The proposed amendments were first published in the Federal Register  on December 15. CFBP's mortgage rules were first proposed in 2013 and went into effect in January 2014; the proposed amendments to the rules are under the Real Estate Settlement Procedures Act (Regulation X, or REPSA) and the Truth in Lending Act (Regulation Z, or TILA).
"These proposed amendments focus primarily on clarifying, revising, or amending provisions regarding force-placed insurance notices, policies and procedures, early intervention, and loss mitigation requirements under Regulation X's servicing provisions; and periodic statement requirements under Regulation Z's servicing provisions," the rule states on the Federal Register site. "The proposed amendments also address proper compliance regarding certain servicing requirements when a consumer is a potential or confirmed successor in interest, is in bankruptcy, or sends a cease communication request under the Fair Debt Collection Practices Act."
Noteworthy proposed amendments include:
- For the purpose of RESPA, expanding the definition of "borrower" to include successors in interest, which are defined as members "of any of the categories of successors in interest who acquired an ownership interest in the property securing a mortgage loan in a transfer protected by the Garn-St Germain Act."

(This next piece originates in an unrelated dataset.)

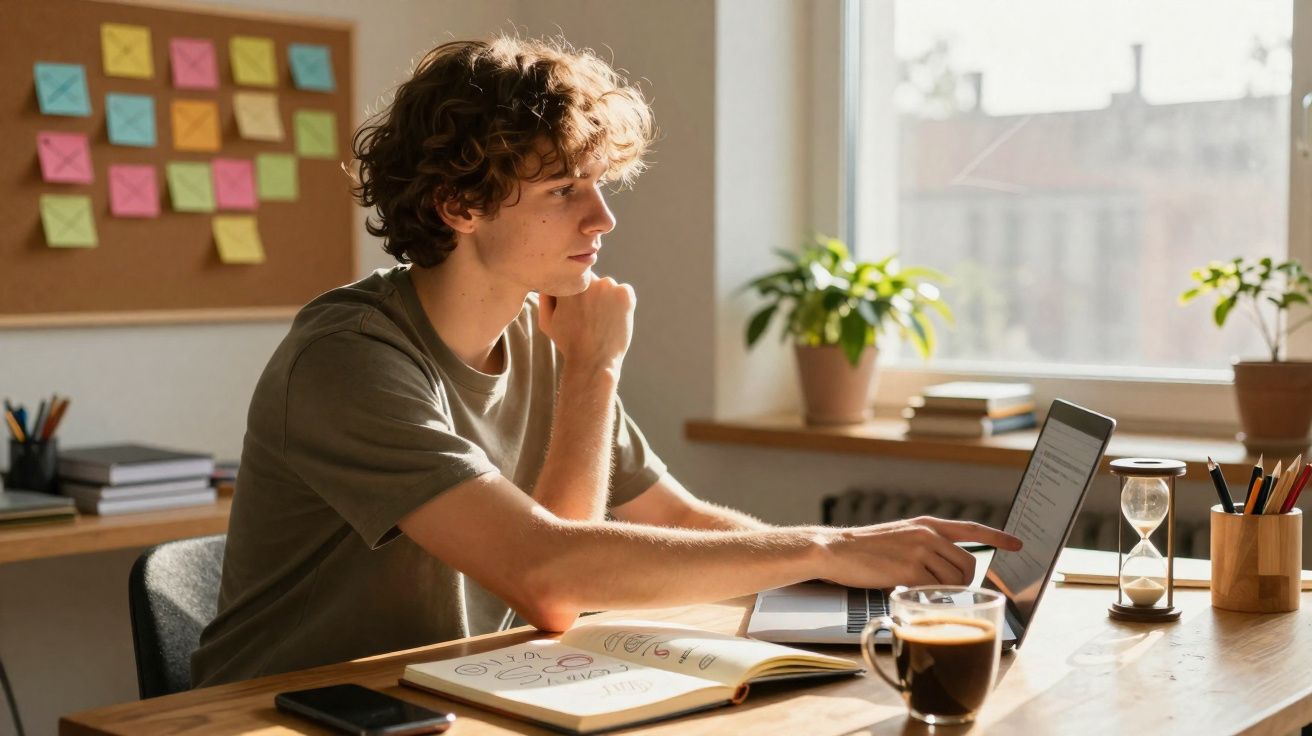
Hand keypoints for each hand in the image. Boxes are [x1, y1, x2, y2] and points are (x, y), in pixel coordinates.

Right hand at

- Loosening the requirement that servicers provide both the name of the trust and appropriate contact information for the trustee, which can be burdensome, particularly when the trustee is Fannie Mae or Freddie Mac. The amendment would require the servicers to request only the loan's owner or assignee by providing the name and contact information for Fannie Mae and Freddie Mac if one of the GSEs is the trustee, investor, or guarantor of the loan, and the servicer would not be required to provide the name of the trust. However, the servicer would still be required to give the name or number of the trust pool should the borrower specifically request that information, regardless of whether one of the GSEs is involved in the loan.

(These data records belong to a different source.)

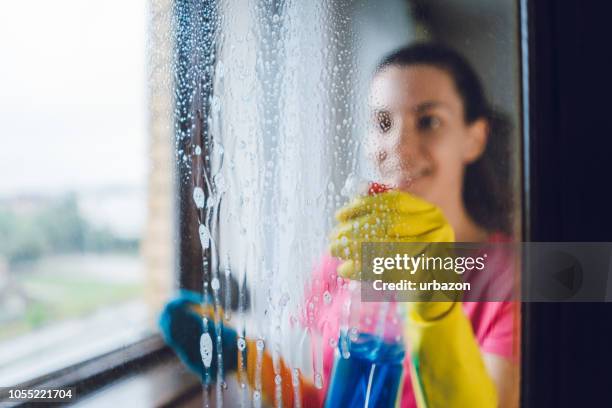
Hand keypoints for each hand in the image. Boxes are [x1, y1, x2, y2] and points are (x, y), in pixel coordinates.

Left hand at [329, 189, 456, 318]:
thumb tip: (357, 193)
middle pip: (387, 224)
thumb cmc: (409, 256)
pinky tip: (345, 269)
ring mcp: (437, 253)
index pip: (394, 201)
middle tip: (333, 237)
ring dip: (353, 249)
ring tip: (334, 250)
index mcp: (430, 212)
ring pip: (385, 248)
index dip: (363, 205)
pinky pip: (387, 272)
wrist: (432, 293)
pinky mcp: (429, 278)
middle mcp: (438, 229)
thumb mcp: (399, 231)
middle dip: (354, 230)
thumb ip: (382, 211)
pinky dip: (362, 270)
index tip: (339, 215)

- Requiring lenders to offer loss mitigation options to borrowers more than once over the lifetime of a loan, should a borrower become current on his or her loan after a delinquency. Currently, lenders are required to offer loss mitigation to a borrower only once over the life of a loan regardless of the borrower's payment history.

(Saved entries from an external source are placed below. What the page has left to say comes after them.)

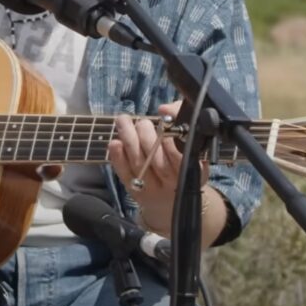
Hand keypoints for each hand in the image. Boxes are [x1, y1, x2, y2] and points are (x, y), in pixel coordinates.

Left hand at [106, 101, 207, 231]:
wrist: (176, 197)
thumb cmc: (183, 158)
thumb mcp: (190, 140)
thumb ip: (180, 118)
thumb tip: (166, 109)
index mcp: (191, 170)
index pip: (180, 157)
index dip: (168, 140)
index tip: (163, 121)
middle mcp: (173, 183)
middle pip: (158, 162)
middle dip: (146, 138)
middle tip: (142, 123)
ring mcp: (154, 190)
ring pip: (140, 166)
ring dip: (129, 141)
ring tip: (123, 121)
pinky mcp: (137, 193)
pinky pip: (126, 175)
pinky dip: (118, 158)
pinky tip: (115, 143)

Interested parties may submit a comment on the proposed amendments by visiting www.regulations.gov  or emailing FederalRegisterComments@cfpb.gov  and putting CFPB-2014-0033 AND/OR RIN 3170-AA49  in the subject line of the email. The amendments were reportedly conceived based on feedback received from mortgage servicers. According to a report from JD Supra , more than 40 comments had been submitted as of February 17.